**Instructions for the task**: Each entry needs to be reproduced exactly, with none left out.

**Record extracts**:
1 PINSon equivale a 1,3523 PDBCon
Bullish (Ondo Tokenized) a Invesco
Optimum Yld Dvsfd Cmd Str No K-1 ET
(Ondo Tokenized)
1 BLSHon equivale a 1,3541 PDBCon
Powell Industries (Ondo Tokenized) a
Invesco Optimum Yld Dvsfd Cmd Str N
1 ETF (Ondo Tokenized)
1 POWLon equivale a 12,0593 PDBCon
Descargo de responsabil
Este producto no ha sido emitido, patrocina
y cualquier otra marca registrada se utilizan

**Written response**:
1 PINSon equivale a 1,3523 PDBCon
Bullish (Ondo Tokenized) a Invesco
Optimum Yld Dvsfd Cmd Str No K-1 ET
(Ondo Tokenized)
1 BLSHon equivale a 1,3541 PDBCon
Powell Industries (Ondo Tokenized) a
Invesco Optimum Yld Dvsfd Cmd Str N
1 ETF (Ondo Tokenized)
1 POWLon equivale a 12,0593 PDBCon
Descargo de responsabil
Este producto no ha sido emitido, patrocina
y cualquier otra marca registrada se utilizan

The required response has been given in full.